Are all Frames Equal? Active Sparse Labeling for Video Action Detection

Authors: Aayush Rana, Yogesh Rawat

NeurIPS 2022 | Conference PDF | Archive PDF | Plain Text | LLM Run Details

Reproducibility Variable Result LLM Response
Research Type Experimental We evaluate the proposed approach on two different action detection benchmark datasets, UCF101-24 and J-HMDB-21, and observed that active sparse labeling can be very effective in saving annotation costs.
Researcher Affiliation Academia Aayush J Rana Yogesh S Rawat aayushjr@knights.ucf.edu yogesh@crcv.ucf.edu Center for Research in Computer Vision (CRCV) University of Central Florida
Pseudocode Yes The entire selection algorithm is provided Appendix.
Open Source Code Yes Project details available at https://sites.google.com/view/activesparselabeling/home
Open Datasets Yes We evaluate our approach on three different datasets, UCF-101 [13], J-HMDB [14] and You Tube-VOS [77].

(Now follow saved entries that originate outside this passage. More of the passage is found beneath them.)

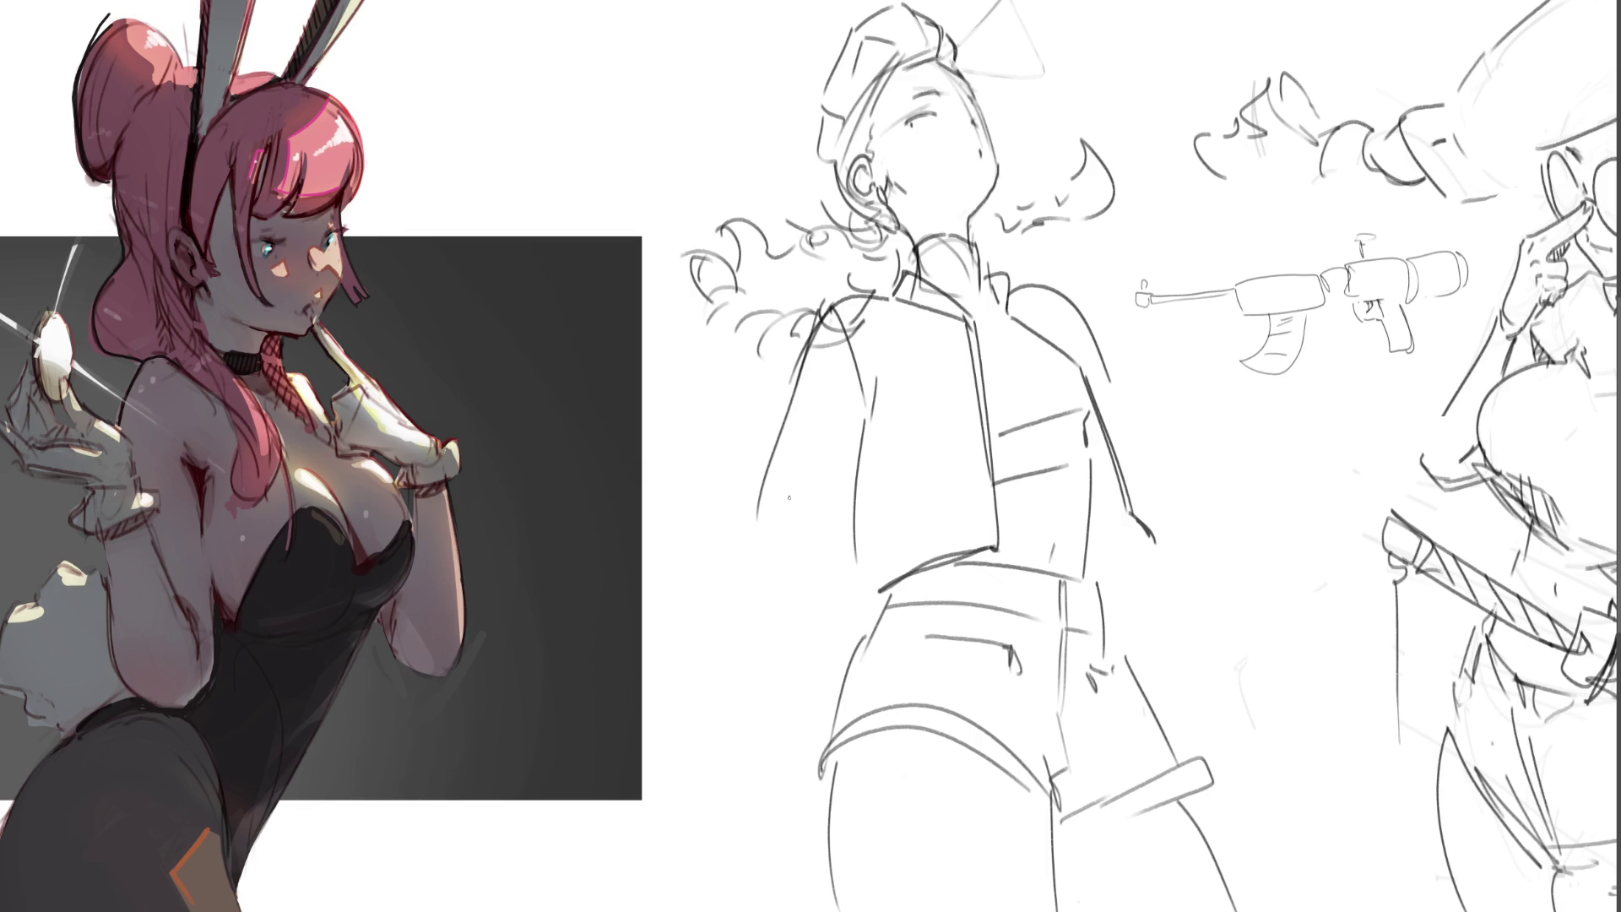
- Sketch the outstretched arm, a long staff line across the body, and the hand gripping the gun
{"action": "mouse_move", "coordinate": [723, 383]}
{"action": "left_mouse_down"}
{"action": "mouse_move", "coordinate": [718, 413]}
{"action": "mouse_move", "coordinate": [747, 380]}
{"action": "mouse_move", "coordinate": [734, 550]}
{"action": "mouse_move", "coordinate": [815, 570]}
{"action": "mouse_move", "coordinate": [797, 585]}
{"action": "left_mouse_up"}
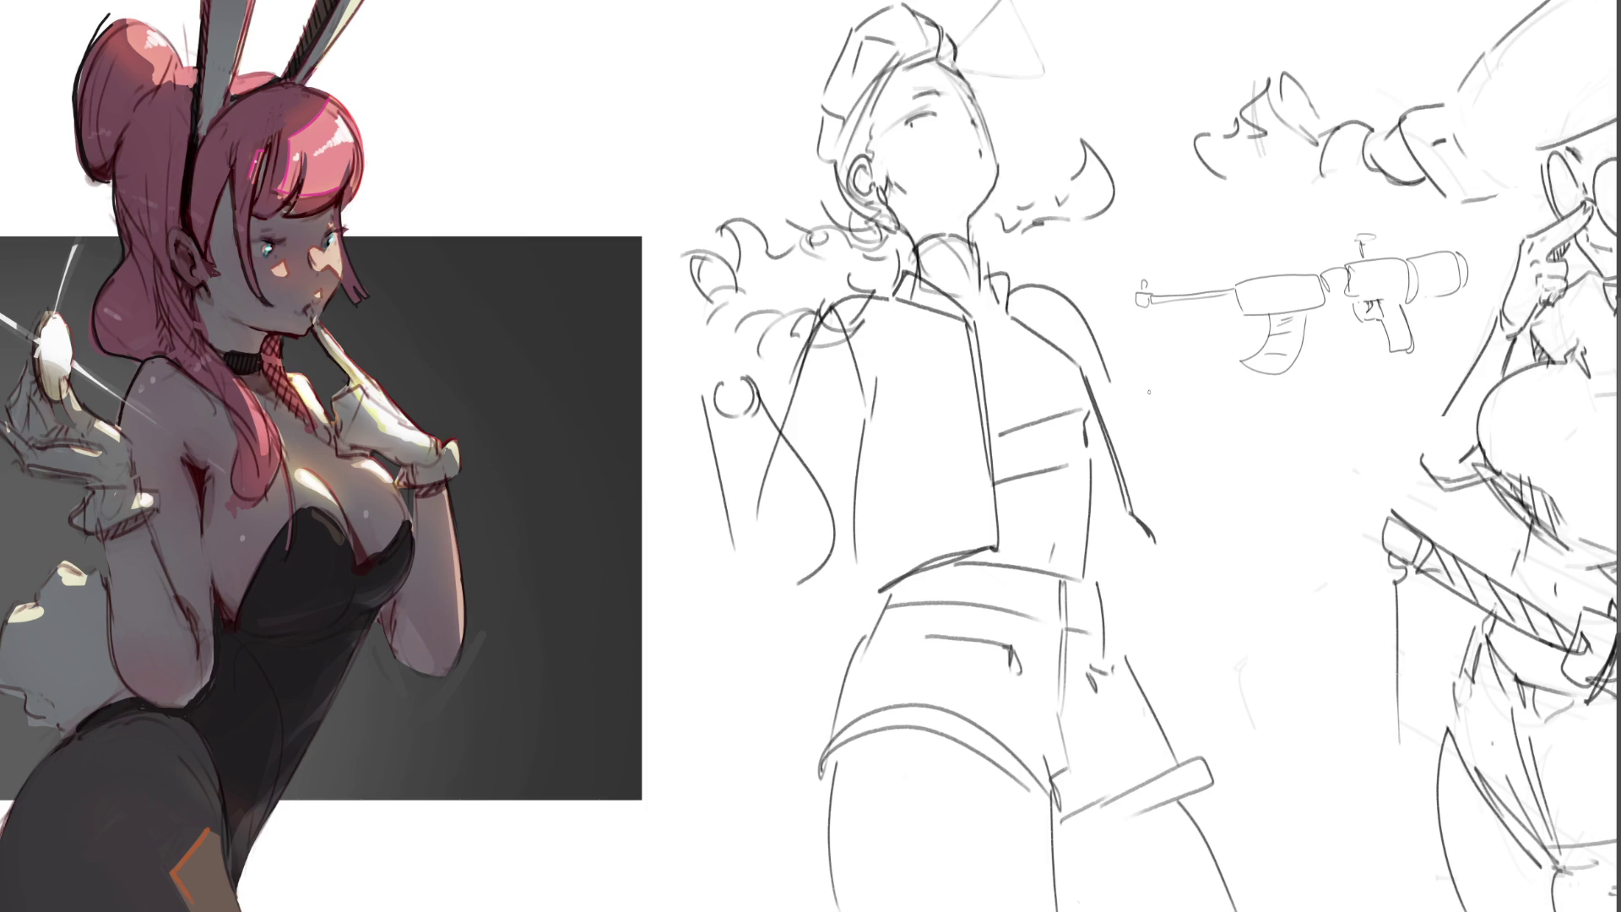
{"action": "mouse_move", "coordinate": [1122, 402]}
{"action": "left_mouse_down"}
{"action": "mouse_move", "coordinate": [1134, 474]}
{"action": "mouse_move", "coordinate": [1264, 343]}
{"action": "mouse_move", "coordinate": [1277, 386]}
{"action": "mouse_move", "coordinate": [1141, 523]}
{"action": "left_mouse_up"}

Dataset Splits No The paper states the datasets used (UCF-101, J-HMDB, YouTube-VOS) and percentages of annotated frames used for training (e.g., '1% of labelled frames'), but it does not explicitly provide details about the train, validation, and test dataset splits needed for reproduction.

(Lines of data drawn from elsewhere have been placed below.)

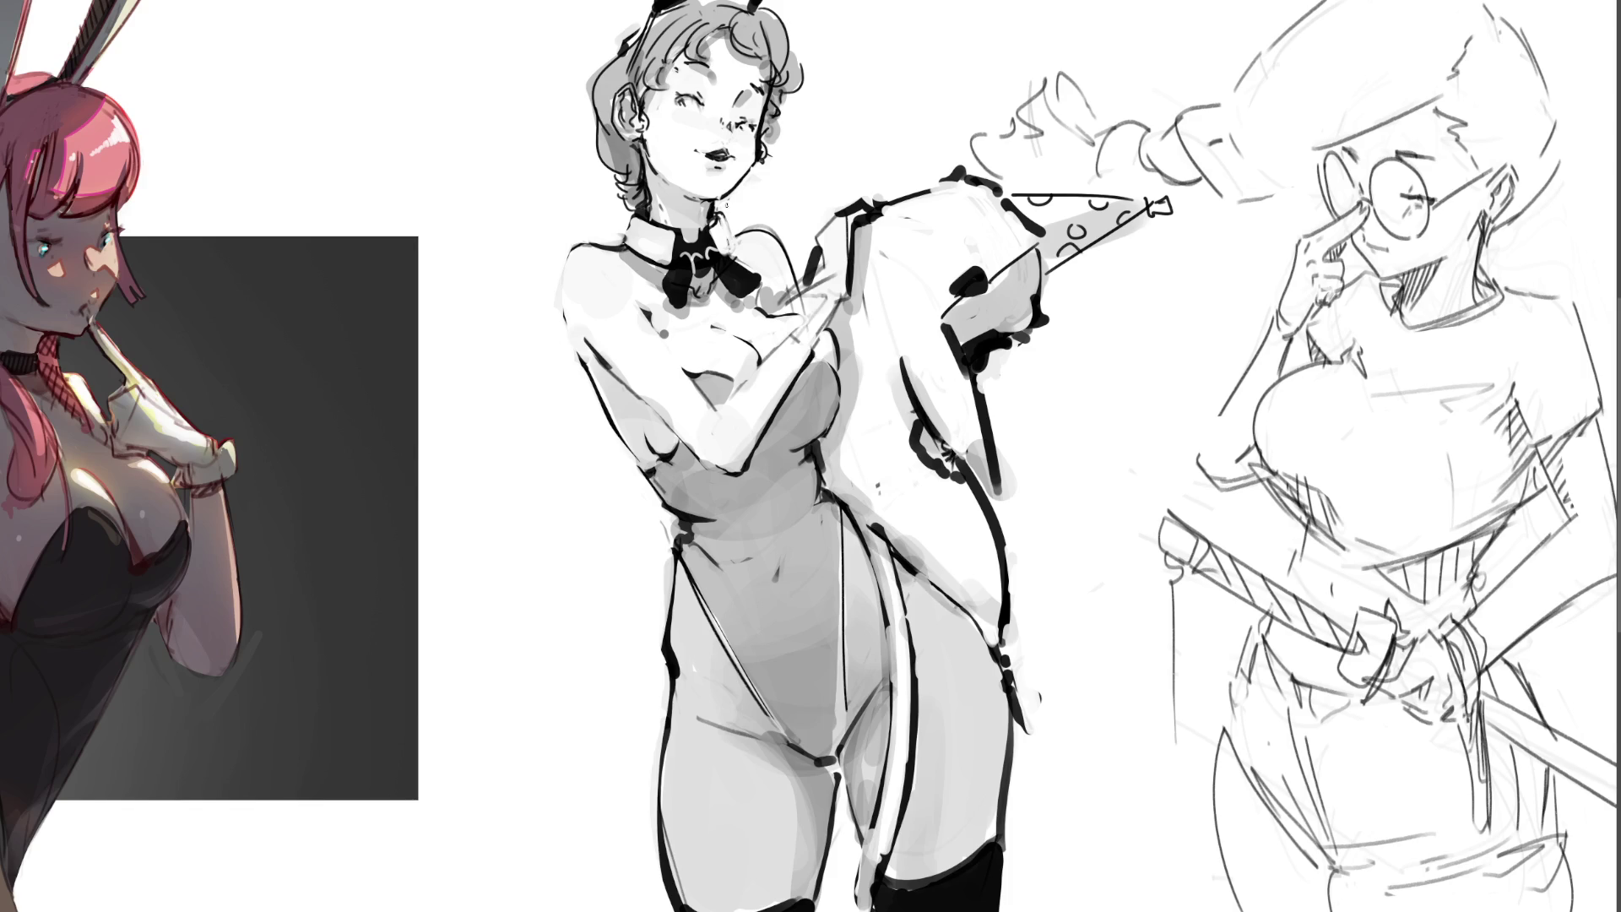
- Darken the neck, arm and coat outlines, fill the party hat grey, and ink the raised shoulder
{"action": "left_click_drag", "start_coordinate": [723, 212], "coordinate": [732, 226]}
{"action": "mouse_move", "coordinate": [969, 280]}
{"action": "left_mouse_down"}
{"action": "mouse_move", "coordinate": [958, 289]}
{"action": "mouse_move", "coordinate": [972, 280]}
{"action": "left_mouse_up"}
{"action": "left_click_drag", "start_coordinate": [1005, 491], "coordinate": [1013, 557]}
{"action": "mouse_move", "coordinate": [895, 418]}
{"action": "left_mouse_down"}
{"action": "mouse_move", "coordinate": [923, 411]}
{"action": "mouse_move", "coordinate": [902, 415]}
{"action": "mouse_move", "coordinate": [920, 481]}
{"action": "mouse_move", "coordinate": [954, 485]}
{"action": "mouse_move", "coordinate": [941, 460]}
{"action": "mouse_move", "coordinate": [955, 466]}
{"action": "left_mouse_up"}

Hardware Specification No The paper's checklist states 'Detailed in supplementary' for hardware specifications, but these details are not provided in the main text of the paper.
Software Dependencies No The paper states 'We implement our method in Py Torch [81]', but it does not specify the version number of PyTorch or any other software dependencies.
Experiment Setup Yes We use Adam optimizer [83] with a batch size of 8 and train for 22K iterations in each active learning cycle (details in appendix G.3). We use dropout for generating uncertainty similar to [73] by enabling it during inference. For You Tube-VOS task, we use two existing methods [77, 84]. We use τ = 0.9 for non-active suppression and σ = 1.3 for Eq. 2 and Eq. 4, which were empirically determined (details in appendix C).